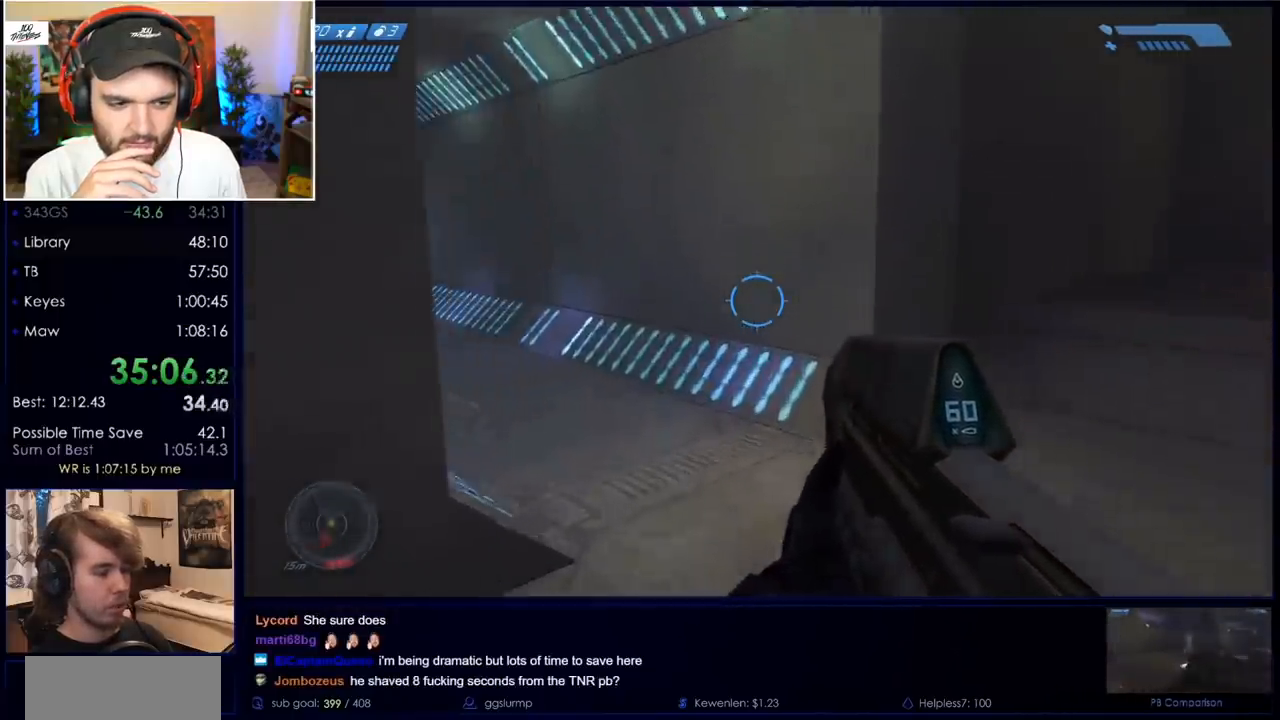
{"keys": ["q", "w"], "mouse": [], "events": [[33, "mouse_mb5", "up"], [183, "mouse_mb5", "down"], [317, "mouse_mb5", "up"], [500, "q", "down"]]}
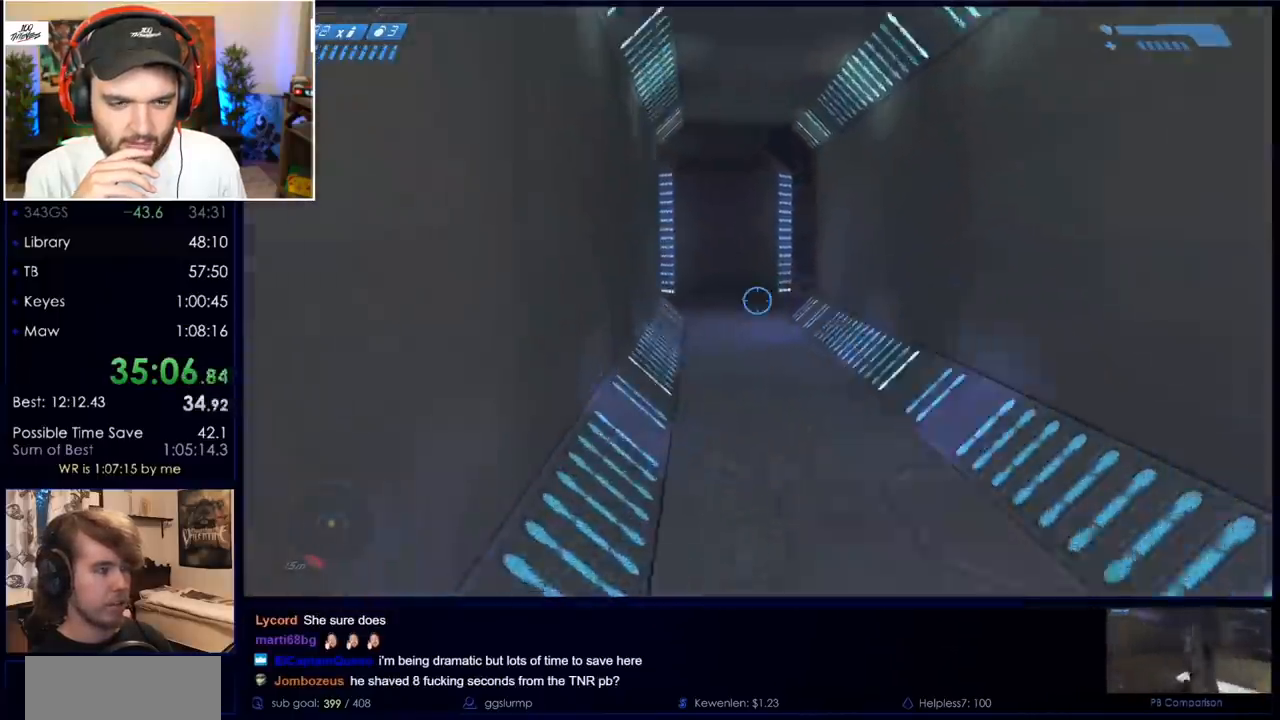
{"keys": ["w"], "mouse": [], "events": [[100, "q", "up"], [200, "q", "down"], [283, "mouse_mb5", "down"], [333, "q", "up"], [433, "mouse_mb5", "up"]]}
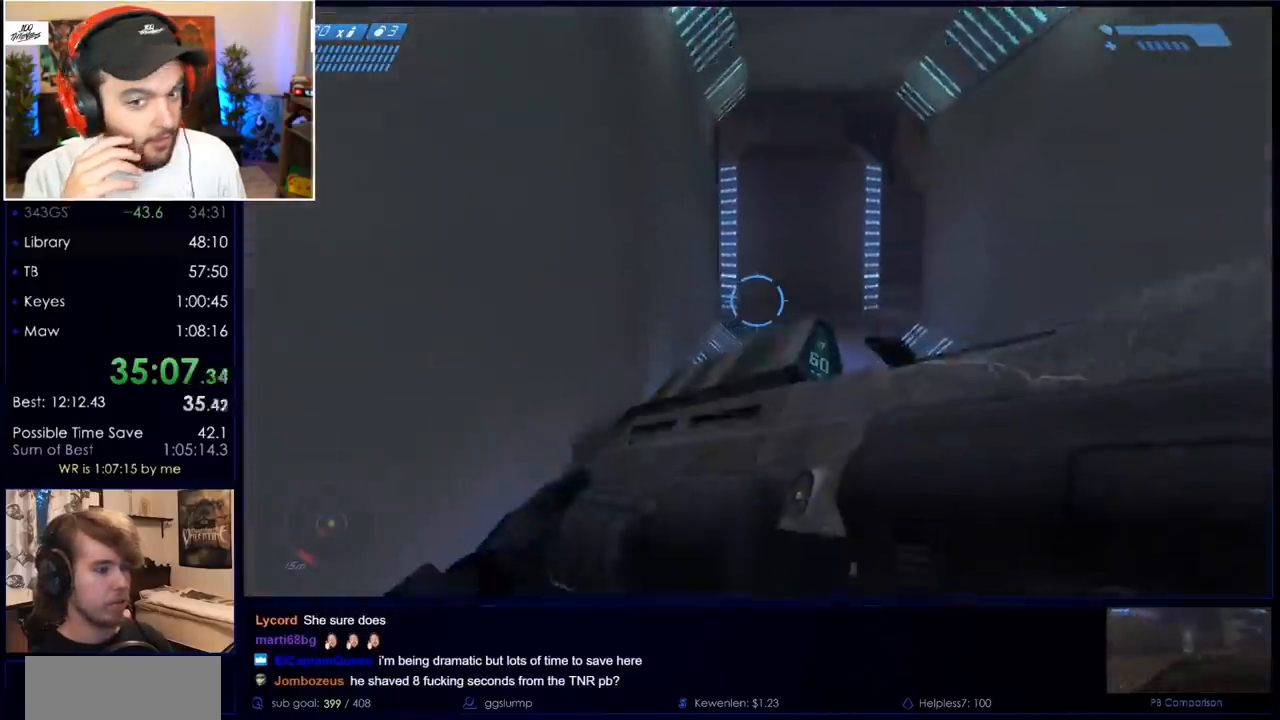
{"keys": ["w"], "mouse": [], "events": [[350, "mouse_mb5", "down"], [450, "mouse_mb5", "up"]]}
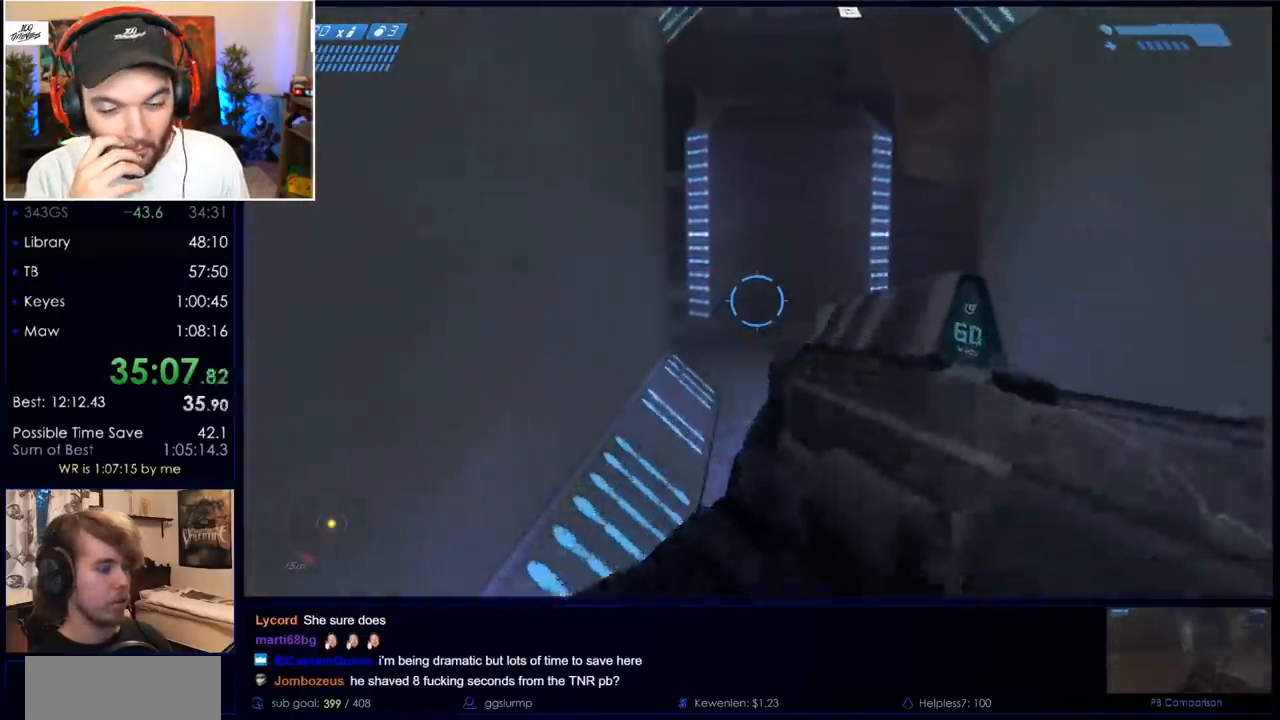
{"keys": ["w"], "mouse": [], "events": []}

### TASK DESCRIPTION:
With pictures excluded, the data must be transcribed in full and to the letter.

### RESULT FOR THIS EXERCISE:
{"keys": ["q", "w"], "mouse": [], "events": [[33, "mouse_mb5", "up"], [183, "mouse_mb5", "down"], [317, "mouse_mb5", "up"], [500, "q", "down"]]}
{"keys": ["w"], "mouse": [], "events": [[100, "q", "up"], [200, "q", "down"], [283, "mouse_mb5", "down"], [333, "q", "up"], [433, "mouse_mb5", "up"]]}
{"keys": ["w"], "mouse": [], "events": [[350, "mouse_mb5", "down"], [450, "mouse_mb5", "up"]]}
{"keys": ["w"], "mouse": [], "events": []}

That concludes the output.